** EXCERPTED DATA **
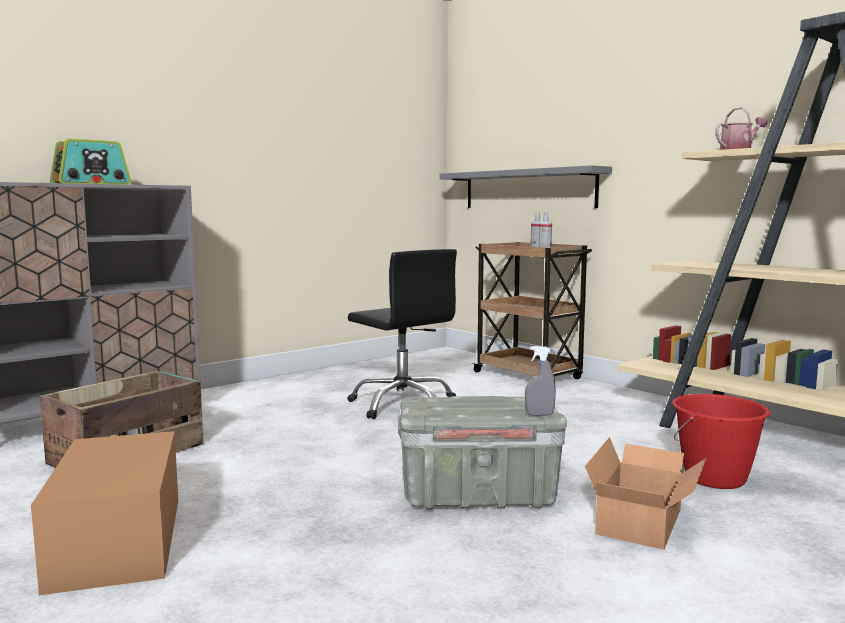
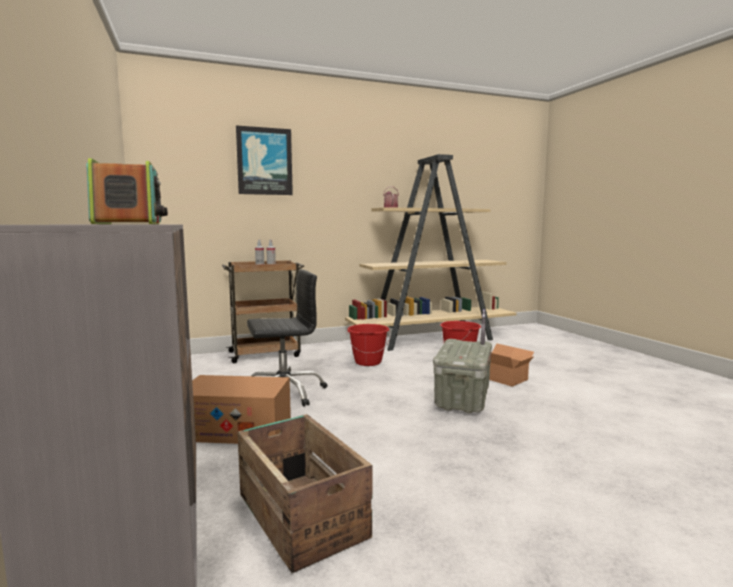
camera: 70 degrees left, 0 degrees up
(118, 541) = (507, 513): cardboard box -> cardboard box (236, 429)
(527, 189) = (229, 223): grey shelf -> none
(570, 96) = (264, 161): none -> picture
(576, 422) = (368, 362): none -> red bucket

** GOAL OF THE EXERCISE **
Output each line of the listing in which the string "none" is found.

** ANSWER TO THE PROBLEM **
(527, 189) = (229, 223): grey shelf -> none
(570, 96) = (264, 161): none -> picture
(576, 422) = (368, 362): none -> red bucket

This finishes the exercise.